Botarleanu Robert-Mihai, Dascalu Mihai, Watanabe Micah, Crossley Scott Andrew, McNamara Danielle S
University Politehnica of Bucharest, Bucharest, Romania.
Academy of Romanian Scientists, Bucharest, Romania.
Behav Res Methods. 2022 Dec;54(6):3015-3042. doi: 10.3758/s13428-022-01797-5. Epub 2022 Feb 15.
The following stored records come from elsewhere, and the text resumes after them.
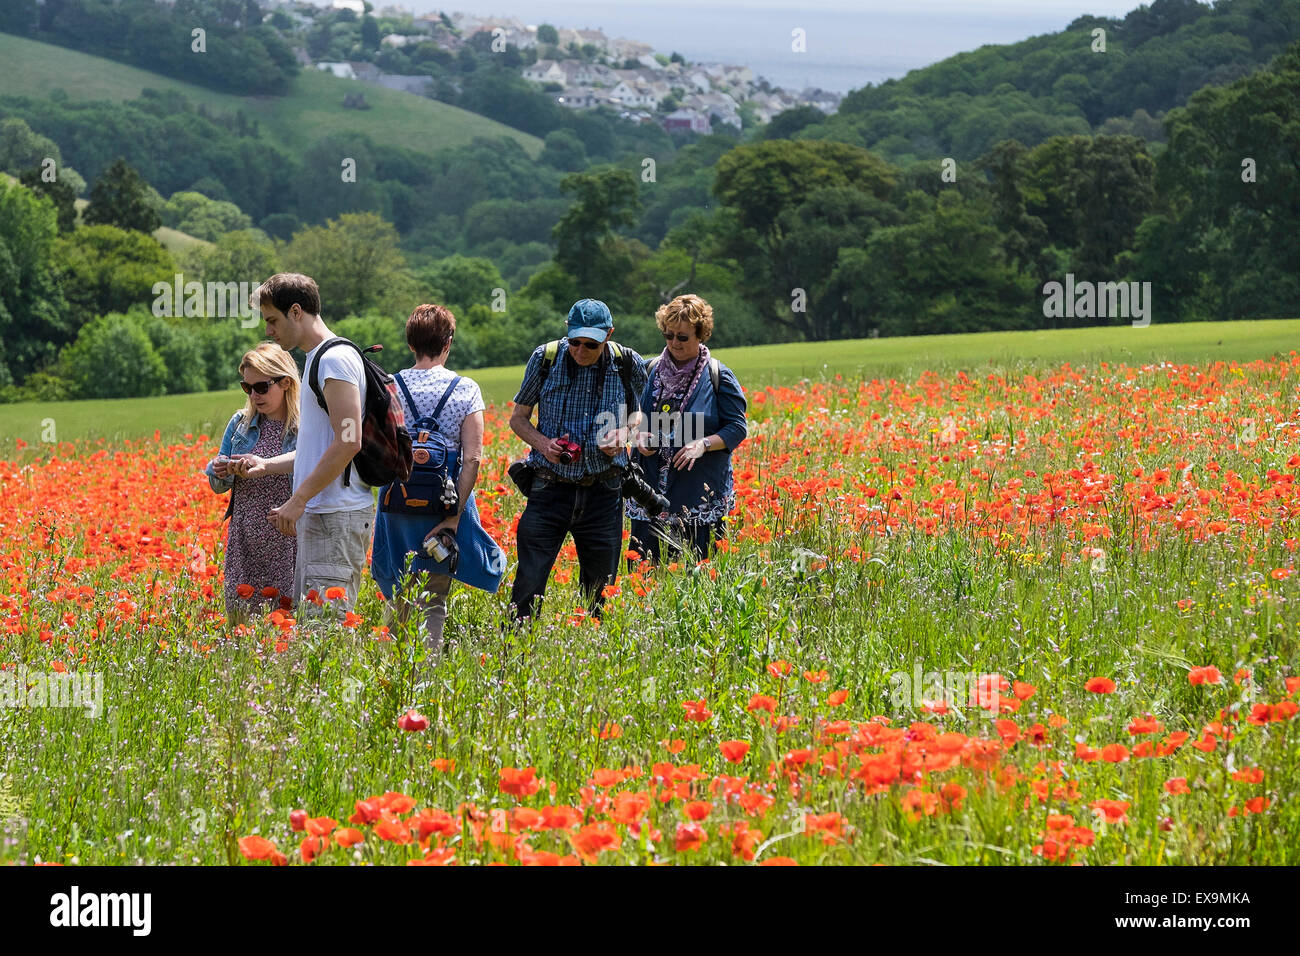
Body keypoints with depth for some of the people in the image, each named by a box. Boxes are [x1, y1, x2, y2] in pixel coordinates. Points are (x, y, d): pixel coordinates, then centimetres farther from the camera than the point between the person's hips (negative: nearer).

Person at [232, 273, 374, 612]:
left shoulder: (336, 358, -12)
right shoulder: (316, 359, 21)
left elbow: (348, 442, -20)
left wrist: (298, 500, -19)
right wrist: (266, 465, 17)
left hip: (338, 517, -11)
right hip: (318, 515, 11)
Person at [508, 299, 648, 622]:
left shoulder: (627, 364, -1)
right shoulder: (545, 359, -3)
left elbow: (639, 412, 17)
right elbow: (518, 417, 8)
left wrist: (625, 431, -6)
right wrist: (542, 443, -12)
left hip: (603, 494, 1)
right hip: (551, 488, -1)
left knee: (600, 589, 8)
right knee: (528, 584, -8)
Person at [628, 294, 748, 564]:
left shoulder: (718, 376, 0)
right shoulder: (651, 370, 9)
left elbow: (738, 428, -1)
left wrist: (704, 444, -17)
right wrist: (638, 434, -3)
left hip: (701, 493, -3)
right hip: (651, 488, 3)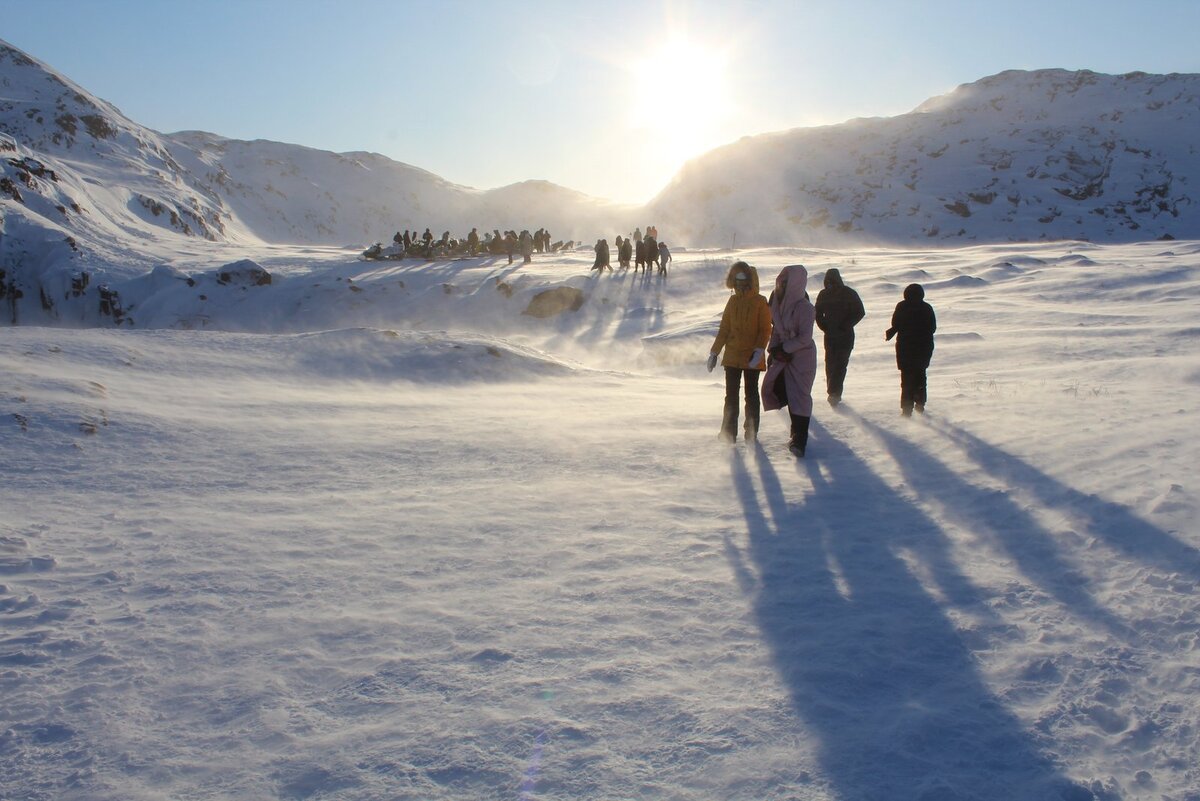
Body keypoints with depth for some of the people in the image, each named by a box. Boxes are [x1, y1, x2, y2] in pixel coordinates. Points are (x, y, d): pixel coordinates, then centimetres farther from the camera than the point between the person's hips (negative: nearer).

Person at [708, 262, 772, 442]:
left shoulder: (760, 302, -4)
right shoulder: (732, 301, 7)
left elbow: (765, 330, -7)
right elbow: (724, 329, 11)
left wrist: (759, 350, -20)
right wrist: (714, 352, 9)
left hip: (752, 358, -3)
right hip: (732, 356, 4)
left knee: (751, 394, 7)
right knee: (731, 395, 6)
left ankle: (751, 431, 15)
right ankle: (729, 431, 12)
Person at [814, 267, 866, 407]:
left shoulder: (849, 294, -5)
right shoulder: (823, 295, 6)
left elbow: (860, 312, -2)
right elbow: (818, 313, 18)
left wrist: (845, 326, -10)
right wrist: (824, 326, 0)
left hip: (845, 336, -4)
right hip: (830, 335, 4)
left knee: (840, 363, -12)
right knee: (830, 363, 3)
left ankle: (834, 393, -16)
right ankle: (834, 393, 13)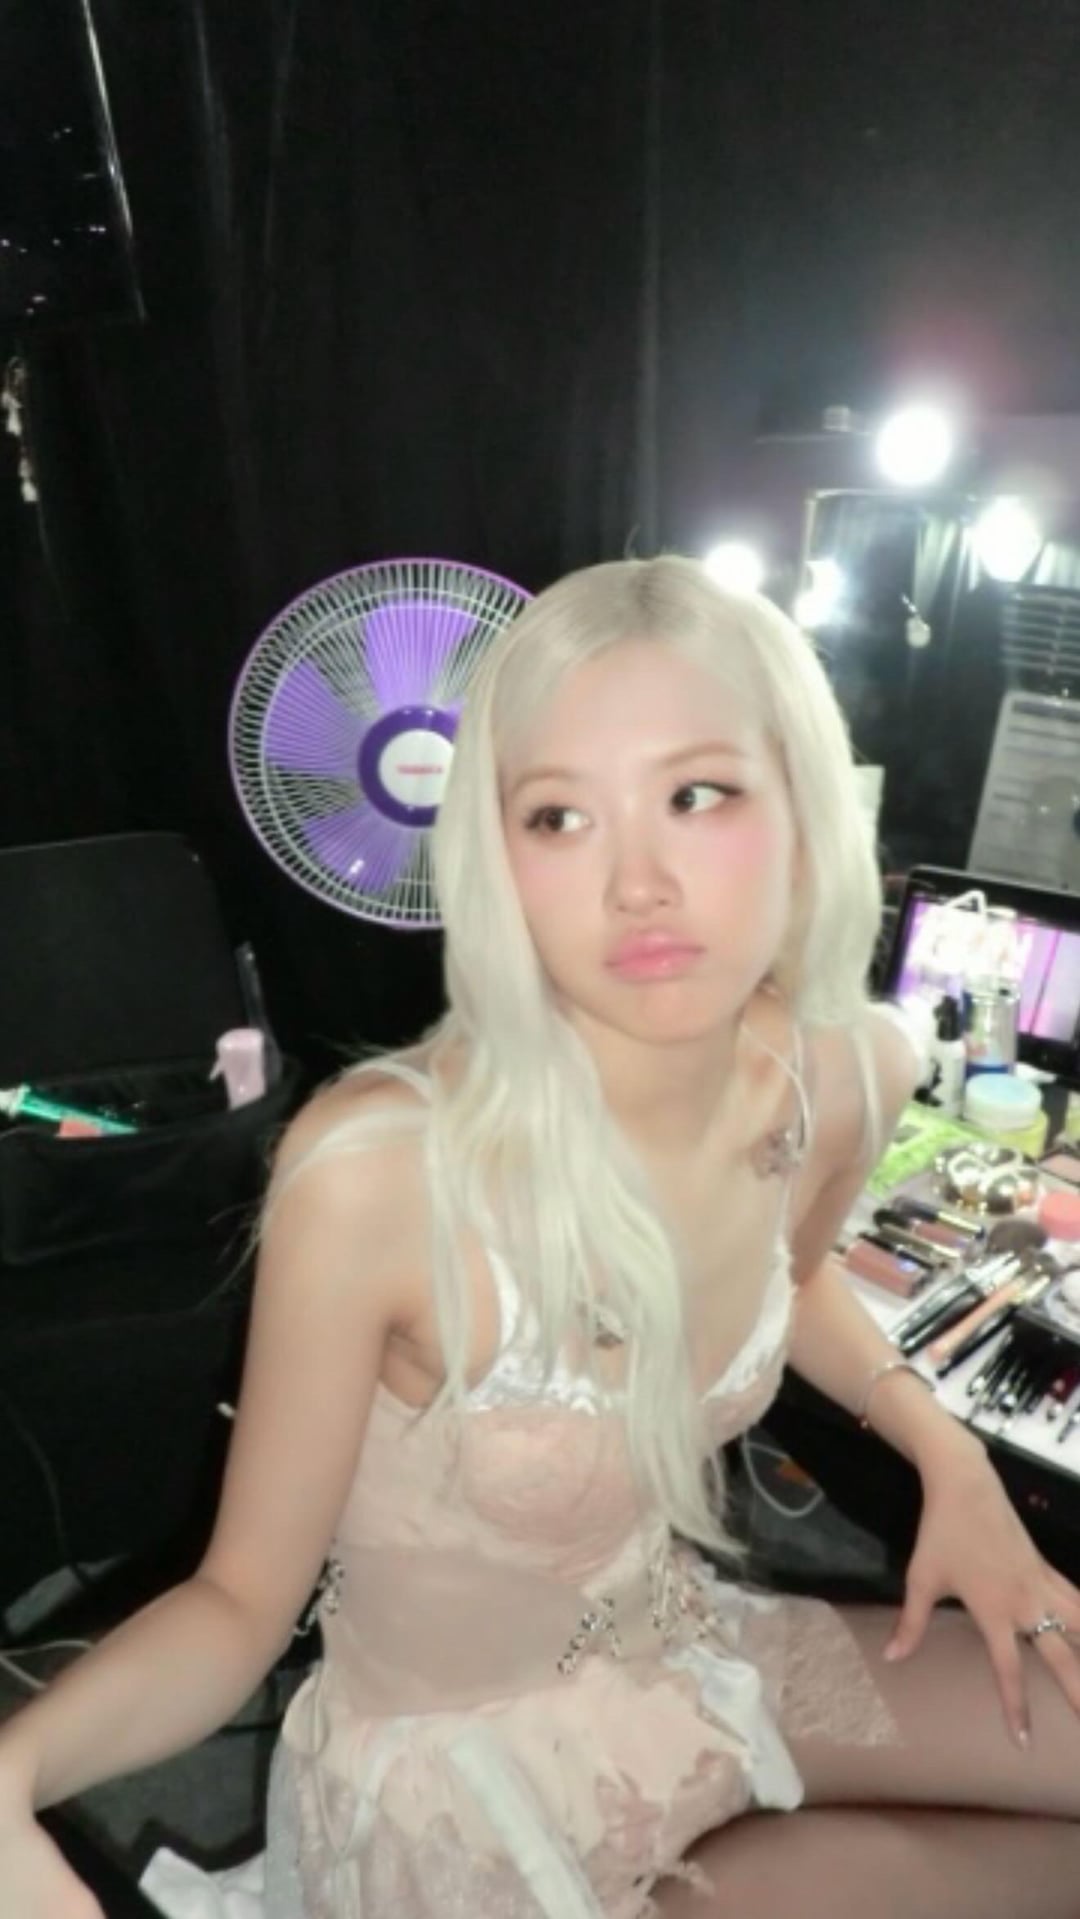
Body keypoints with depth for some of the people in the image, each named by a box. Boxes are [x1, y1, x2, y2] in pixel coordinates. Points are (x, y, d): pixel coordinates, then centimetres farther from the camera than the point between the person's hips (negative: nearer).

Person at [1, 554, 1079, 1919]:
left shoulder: (846, 1077, -16)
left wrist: (950, 1458, -2)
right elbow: (239, 1605, -20)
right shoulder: (377, 1168, -33)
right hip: (456, 1770, -4)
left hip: (685, 1645, 5)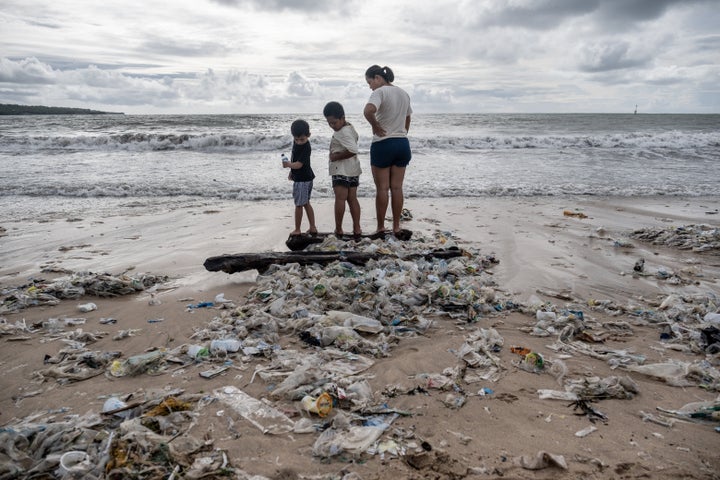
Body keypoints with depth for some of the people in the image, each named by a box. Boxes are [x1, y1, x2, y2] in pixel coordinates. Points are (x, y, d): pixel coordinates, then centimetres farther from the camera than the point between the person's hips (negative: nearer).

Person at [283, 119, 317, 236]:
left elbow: (298, 164, -29)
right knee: (306, 203, 16)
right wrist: (291, 171, 26)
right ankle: (312, 227, 24)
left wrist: (289, 165, -41)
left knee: (299, 205, 1)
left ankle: (297, 230, 12)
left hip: (302, 179, -10)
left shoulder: (306, 148, -23)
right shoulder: (296, 143, 5)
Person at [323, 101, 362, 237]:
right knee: (352, 198, 8)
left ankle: (338, 230, -2)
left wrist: (336, 157, -20)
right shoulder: (350, 127, 13)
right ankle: (357, 229, 8)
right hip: (353, 170, 10)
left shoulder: (344, 132, -18)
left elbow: (353, 150, -30)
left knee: (340, 198, -5)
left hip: (342, 170, -10)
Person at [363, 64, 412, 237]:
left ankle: (381, 228, 10)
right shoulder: (404, 93, 13)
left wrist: (376, 126, -17)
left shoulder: (380, 92, -12)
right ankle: (396, 227, 15)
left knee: (382, 189, 2)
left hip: (383, 144, -7)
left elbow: (368, 111, -32)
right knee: (397, 188, 10)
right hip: (402, 144, 7)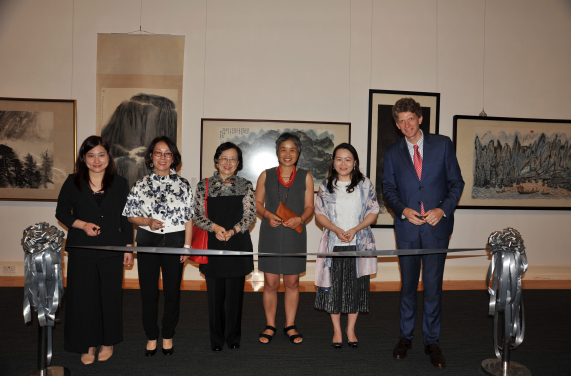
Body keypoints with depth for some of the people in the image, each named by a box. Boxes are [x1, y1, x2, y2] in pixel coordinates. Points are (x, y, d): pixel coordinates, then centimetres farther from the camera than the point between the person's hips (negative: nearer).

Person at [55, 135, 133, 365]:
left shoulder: (119, 184, 4)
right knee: (83, 296, 4)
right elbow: (61, 212, 8)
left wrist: (128, 247, 3)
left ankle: (108, 342, 26)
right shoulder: (73, 183, 3)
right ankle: (87, 345, 22)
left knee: (110, 295, 6)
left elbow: (126, 218, 7)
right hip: (81, 250, 0)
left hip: (112, 249, 0)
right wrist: (82, 225, -10)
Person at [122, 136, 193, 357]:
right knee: (148, 292, 7)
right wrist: (148, 222, -14)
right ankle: (151, 337, 23)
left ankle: (168, 337, 25)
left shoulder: (183, 185, 1)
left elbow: (188, 218, 1)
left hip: (175, 241, -1)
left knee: (172, 291, 8)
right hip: (147, 242, 1)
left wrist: (187, 245, -4)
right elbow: (131, 215, 4)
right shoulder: (141, 184, 3)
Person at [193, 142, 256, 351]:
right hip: (212, 246, 0)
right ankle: (216, 339, 23)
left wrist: (232, 231, -17)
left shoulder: (245, 186, 5)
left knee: (235, 293, 6)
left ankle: (233, 337, 24)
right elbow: (198, 216, 1)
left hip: (238, 245, 0)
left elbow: (250, 216, -2)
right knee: (215, 295, 7)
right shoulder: (204, 186, 5)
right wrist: (214, 227, -17)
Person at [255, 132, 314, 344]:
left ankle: (290, 326, 23)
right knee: (270, 283, 3)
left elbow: (309, 206, 5)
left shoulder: (305, 177, 5)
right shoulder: (266, 176, 6)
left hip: (294, 235, 0)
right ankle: (270, 326, 19)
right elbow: (257, 202, 8)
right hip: (270, 234, 0)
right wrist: (268, 215, -12)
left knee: (292, 282, 8)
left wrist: (300, 219, -15)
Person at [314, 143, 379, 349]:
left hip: (359, 245, 0)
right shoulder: (326, 186, 4)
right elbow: (319, 214, 3)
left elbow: (373, 212, 1)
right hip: (333, 245, 0)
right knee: (334, 286, 4)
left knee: (356, 286, 6)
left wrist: (355, 230, -14)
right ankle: (337, 330, 19)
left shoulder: (365, 185, 3)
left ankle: (351, 329, 22)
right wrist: (336, 230, -13)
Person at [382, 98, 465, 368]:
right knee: (408, 285, 11)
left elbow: (456, 182, 3)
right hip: (407, 227, 2)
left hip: (436, 226, -1)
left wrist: (443, 209, -12)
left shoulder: (442, 144, 2)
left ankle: (432, 341, 17)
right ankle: (405, 337, 25)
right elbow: (388, 188, 8)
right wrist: (403, 210, -9)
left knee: (433, 285, 2)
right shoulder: (392, 153, 7)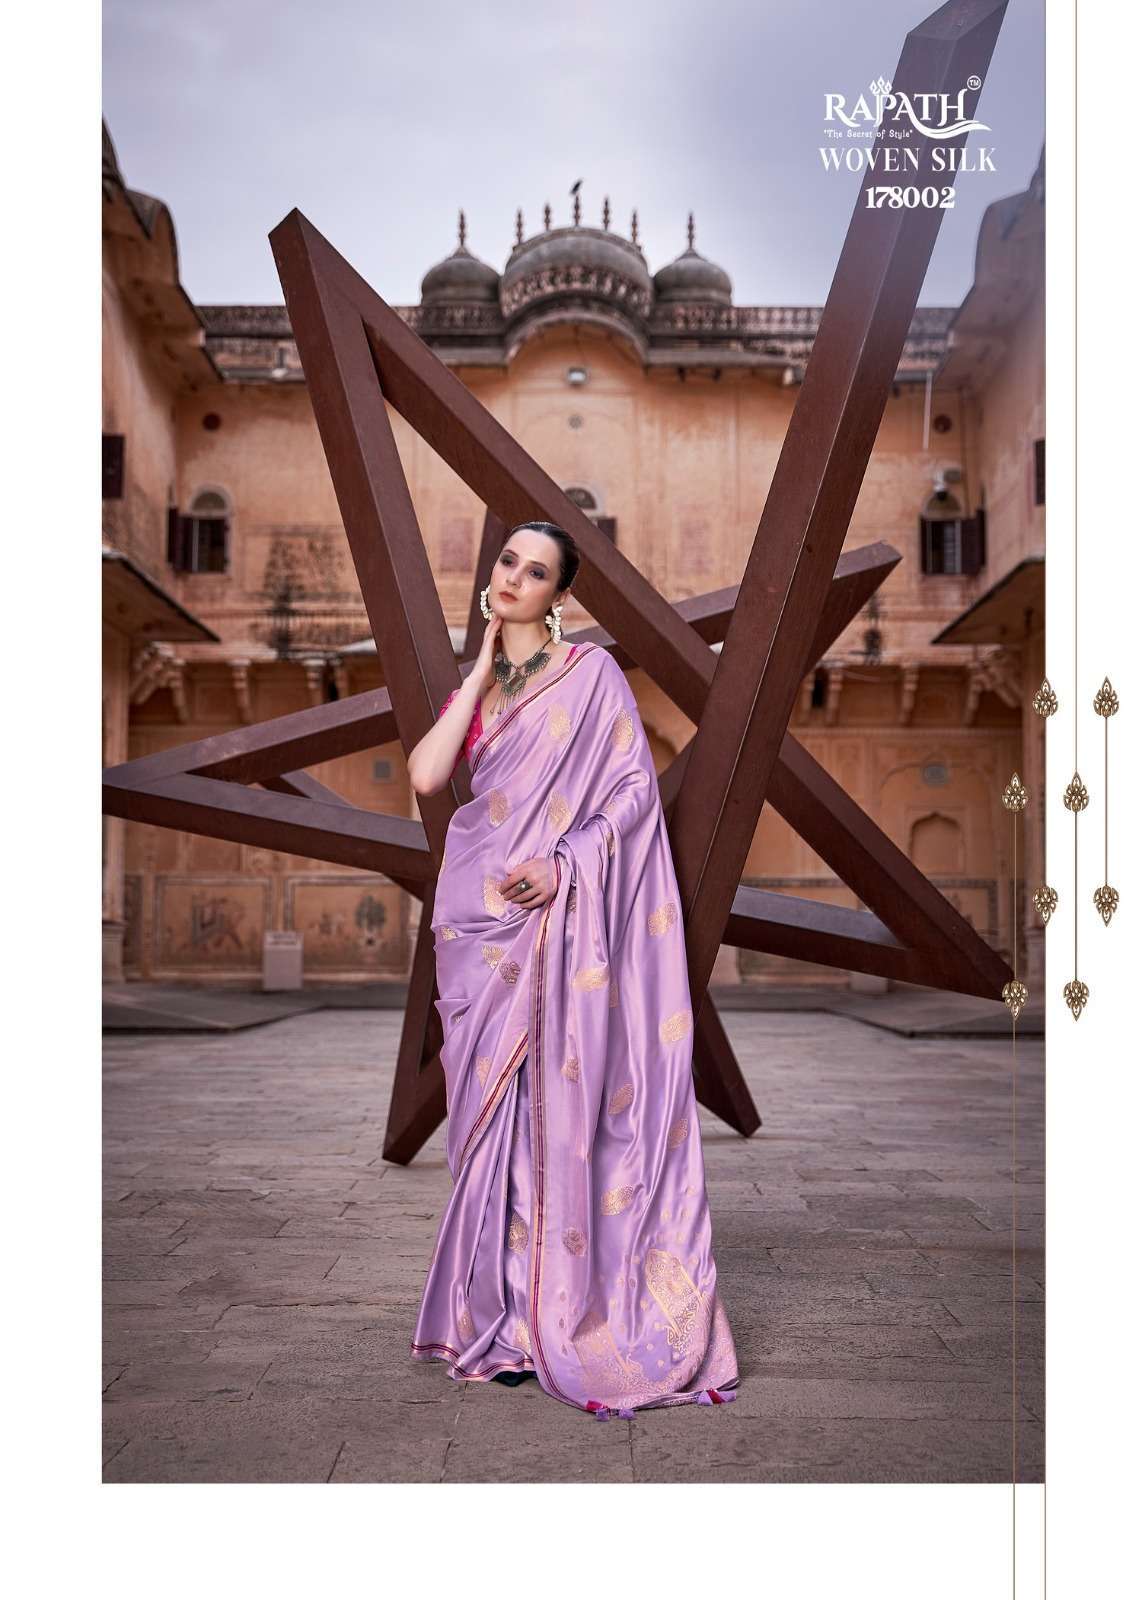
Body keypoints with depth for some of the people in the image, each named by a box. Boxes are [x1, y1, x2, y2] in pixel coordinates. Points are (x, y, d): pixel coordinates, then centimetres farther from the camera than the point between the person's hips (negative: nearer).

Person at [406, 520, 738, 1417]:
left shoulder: (592, 672, 0)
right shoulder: (473, 687, 14)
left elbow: (636, 785, -5)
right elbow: (425, 778, -2)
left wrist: (564, 864, -18)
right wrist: (483, 671, 0)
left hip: (556, 918, -5)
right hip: (478, 918, 5)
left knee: (550, 1102, -2)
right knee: (490, 1102, 9)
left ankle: (542, 1317, 13)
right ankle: (497, 1306, 23)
Age of acquisition (AoA) is a measure of word complexity which refers to the age at which a word is typically learned. AoA measures have shown strong correlations with reading comprehension, lexical decision times, and writing quality. AoA scores based on both adult and child data have limitations that allow for error in measurement, and increase the cost and effort to produce. In this paper, we introduce Age of Exposure (AoE) version 2, a proxy for human exposure to new vocabulary terms that expands AoA word lists through training regressors to predict AoA scores. Word2vec word embeddings are trained on cumulatively increasing corpora of texts, word exposure trajectories are generated by aligning the word2vec vector spaces, and features of words are derived for modeling AoA scores. Our prediction models achieve low errors (from 13% with a corresponding R of .35 up to 7% with an R of .74), can be uniformly applied to different AoA word lists, and generalize to the entire vocabulary of a language. Our method benefits from using existing readability indices to define the order of texts in the corpora, while the performed analyses confirm that the generated AoA scores accurately predicted the difficulty of texts (R of .84, surpassing related previous work). Further, we provide evidence of the internal reliability of our word trajectory features, demonstrate the effectiveness of the word trajectory features when contrasted with simple lexical features, and show that the exclusion of features that rely on external resources does not significantly impact performance.
习得年龄(AoA)是衡量单词复杂度的一个指标,它指的是一个单词通常被习得的年龄。习得年龄测量结果已显示出与阅读理解、词汇判断时间和写作质量之间存在很强的相关性。基于成人和儿童数据的习得年龄分数存在局限性,会导致测量误差,并且会增加生成的成本和工作量。在本文中,我们引入了暴露年龄(AoE)版本2,这是一种衡量人类接触新词汇的指标,它通过训练回归器来预测习得年龄分数,从而扩展了习得年龄单词列表。Word2vec词嵌入在不断累积增加的文本语料库上进行训练,通过对齐Word2vec向量空间生成单词暴露轨迹,并导出单词特征以对习得年龄分数进行建模。我们的预测模型误差较低(从相关系数R为0.35时的13%到相关系数R为0.74时的7%),可以统一应用于不同的习得年龄单词列表,并能推广到一种语言的整个词汇表。我们的方法受益于使用现有的可读性指标来定义语料库中文章的顺序,同时所进行的分析证实,生成的习得年龄分数能够准确预测文章的难度(相关系数R为0.84,超过了之前的相关工作)。此外,我们提供了单词轨迹特征内部可靠性的证据,证明了单词轨迹特征与简单词汇特征相比的有效性,并表明排除依赖外部资源的特征不会对性能产生显著影响。